Using the records that follow, copy every line containing the word "Autostrada".

[[ RECORDS PROVIDED open ]]

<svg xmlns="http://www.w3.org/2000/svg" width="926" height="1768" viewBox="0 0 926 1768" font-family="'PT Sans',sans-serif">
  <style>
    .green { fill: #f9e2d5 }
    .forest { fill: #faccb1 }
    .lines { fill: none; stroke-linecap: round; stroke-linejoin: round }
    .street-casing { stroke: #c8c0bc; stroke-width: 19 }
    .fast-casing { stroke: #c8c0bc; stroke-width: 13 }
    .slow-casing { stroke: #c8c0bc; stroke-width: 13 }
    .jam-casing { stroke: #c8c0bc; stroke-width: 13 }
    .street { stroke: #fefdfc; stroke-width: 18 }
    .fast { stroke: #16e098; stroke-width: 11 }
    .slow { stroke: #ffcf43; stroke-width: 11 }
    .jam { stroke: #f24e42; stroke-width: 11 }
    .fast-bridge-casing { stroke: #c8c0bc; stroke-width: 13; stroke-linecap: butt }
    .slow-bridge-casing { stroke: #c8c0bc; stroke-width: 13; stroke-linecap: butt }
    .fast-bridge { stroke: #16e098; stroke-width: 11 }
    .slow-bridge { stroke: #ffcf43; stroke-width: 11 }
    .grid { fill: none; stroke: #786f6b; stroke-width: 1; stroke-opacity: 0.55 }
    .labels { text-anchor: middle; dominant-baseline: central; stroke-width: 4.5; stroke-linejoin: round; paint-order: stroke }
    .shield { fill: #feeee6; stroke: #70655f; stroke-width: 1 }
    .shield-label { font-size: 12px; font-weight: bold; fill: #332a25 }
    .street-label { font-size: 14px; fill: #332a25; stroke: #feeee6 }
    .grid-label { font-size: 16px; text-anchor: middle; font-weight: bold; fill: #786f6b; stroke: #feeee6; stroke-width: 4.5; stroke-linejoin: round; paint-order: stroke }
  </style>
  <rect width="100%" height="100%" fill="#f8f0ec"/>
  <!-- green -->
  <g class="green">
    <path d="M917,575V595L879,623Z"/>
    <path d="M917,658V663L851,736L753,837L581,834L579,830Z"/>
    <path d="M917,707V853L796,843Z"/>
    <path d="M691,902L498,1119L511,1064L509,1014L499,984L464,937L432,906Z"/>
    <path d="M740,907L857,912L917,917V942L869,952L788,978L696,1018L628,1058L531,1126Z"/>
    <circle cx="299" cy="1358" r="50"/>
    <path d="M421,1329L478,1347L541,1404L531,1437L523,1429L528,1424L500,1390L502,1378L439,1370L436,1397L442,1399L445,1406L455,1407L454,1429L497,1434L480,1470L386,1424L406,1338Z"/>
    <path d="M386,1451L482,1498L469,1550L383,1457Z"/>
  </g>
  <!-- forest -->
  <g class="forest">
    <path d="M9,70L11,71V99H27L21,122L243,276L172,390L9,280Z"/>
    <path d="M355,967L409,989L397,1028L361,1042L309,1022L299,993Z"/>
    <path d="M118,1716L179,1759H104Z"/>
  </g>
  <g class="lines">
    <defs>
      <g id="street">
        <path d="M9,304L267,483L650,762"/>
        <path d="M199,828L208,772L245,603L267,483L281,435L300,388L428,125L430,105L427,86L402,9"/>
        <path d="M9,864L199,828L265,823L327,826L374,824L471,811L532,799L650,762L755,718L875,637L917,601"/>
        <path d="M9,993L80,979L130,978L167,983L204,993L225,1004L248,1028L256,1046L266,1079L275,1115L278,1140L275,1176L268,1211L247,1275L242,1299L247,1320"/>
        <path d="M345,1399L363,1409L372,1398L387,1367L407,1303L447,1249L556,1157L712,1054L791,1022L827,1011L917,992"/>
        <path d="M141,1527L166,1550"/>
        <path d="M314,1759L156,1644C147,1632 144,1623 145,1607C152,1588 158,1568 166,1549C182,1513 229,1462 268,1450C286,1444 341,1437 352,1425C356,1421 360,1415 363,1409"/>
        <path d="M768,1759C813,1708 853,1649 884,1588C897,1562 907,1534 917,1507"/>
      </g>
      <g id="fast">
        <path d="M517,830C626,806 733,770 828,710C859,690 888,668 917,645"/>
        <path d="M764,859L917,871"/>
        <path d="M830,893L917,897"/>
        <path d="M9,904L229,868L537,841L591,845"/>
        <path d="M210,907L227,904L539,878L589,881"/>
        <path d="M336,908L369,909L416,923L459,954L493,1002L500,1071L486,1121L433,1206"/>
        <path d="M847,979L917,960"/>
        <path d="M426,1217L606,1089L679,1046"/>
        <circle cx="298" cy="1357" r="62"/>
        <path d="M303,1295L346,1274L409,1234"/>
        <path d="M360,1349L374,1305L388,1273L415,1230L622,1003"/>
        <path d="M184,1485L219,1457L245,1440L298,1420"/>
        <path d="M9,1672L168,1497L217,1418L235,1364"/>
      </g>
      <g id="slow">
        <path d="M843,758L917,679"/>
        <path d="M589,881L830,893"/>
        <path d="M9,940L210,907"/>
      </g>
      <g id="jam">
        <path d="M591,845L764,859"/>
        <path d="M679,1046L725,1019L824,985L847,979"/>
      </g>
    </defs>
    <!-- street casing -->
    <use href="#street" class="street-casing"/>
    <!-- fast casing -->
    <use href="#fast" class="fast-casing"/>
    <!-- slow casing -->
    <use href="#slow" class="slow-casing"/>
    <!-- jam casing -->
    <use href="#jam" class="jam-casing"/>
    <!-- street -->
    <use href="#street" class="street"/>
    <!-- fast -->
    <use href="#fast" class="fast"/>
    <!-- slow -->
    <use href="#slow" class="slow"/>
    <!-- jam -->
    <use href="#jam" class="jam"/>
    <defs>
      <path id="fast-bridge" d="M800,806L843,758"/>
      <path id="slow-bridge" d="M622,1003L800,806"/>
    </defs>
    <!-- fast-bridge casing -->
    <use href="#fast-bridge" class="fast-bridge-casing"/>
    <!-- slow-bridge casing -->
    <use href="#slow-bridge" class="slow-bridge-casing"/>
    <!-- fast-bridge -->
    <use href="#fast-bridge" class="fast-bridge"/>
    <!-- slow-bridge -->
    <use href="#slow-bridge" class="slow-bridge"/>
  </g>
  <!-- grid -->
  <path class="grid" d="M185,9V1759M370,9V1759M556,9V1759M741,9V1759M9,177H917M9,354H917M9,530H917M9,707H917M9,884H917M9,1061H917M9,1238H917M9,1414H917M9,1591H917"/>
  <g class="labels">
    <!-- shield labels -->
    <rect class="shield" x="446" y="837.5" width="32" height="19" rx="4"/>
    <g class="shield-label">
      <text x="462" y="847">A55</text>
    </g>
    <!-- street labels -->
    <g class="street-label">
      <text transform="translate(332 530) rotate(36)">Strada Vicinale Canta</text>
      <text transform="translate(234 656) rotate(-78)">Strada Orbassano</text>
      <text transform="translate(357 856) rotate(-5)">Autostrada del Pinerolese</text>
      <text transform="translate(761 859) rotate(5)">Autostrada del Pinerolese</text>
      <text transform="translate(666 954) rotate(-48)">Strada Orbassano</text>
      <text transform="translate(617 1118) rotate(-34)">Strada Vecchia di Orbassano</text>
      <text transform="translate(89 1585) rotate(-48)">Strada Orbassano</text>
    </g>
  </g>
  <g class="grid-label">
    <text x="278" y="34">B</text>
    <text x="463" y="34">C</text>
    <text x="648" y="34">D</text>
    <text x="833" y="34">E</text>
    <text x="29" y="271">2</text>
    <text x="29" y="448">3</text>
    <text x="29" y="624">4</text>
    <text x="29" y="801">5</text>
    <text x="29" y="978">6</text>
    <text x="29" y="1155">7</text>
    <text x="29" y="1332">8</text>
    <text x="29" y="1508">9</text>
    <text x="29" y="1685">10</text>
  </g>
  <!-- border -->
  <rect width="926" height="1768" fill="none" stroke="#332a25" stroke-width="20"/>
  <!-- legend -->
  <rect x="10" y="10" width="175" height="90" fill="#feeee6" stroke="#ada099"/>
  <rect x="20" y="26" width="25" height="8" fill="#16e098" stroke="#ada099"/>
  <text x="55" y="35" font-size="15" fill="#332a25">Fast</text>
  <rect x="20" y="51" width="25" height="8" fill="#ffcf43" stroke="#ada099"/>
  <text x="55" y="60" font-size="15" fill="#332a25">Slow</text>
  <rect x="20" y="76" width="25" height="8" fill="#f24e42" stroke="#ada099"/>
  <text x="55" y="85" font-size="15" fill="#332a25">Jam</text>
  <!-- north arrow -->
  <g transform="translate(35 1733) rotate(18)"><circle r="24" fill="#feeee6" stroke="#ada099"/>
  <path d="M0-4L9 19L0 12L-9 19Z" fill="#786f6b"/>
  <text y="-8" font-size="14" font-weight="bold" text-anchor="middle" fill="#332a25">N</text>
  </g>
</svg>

[[ RECORDS PROVIDED closed ]]

REPLY TO THE TASK:
      <text transform="translate(357 856) rotate(-5)">Autostrada del Pinerolese</text>
      <text transform="translate(761 859) rotate(5)">Autostrada del Pinerolese</text>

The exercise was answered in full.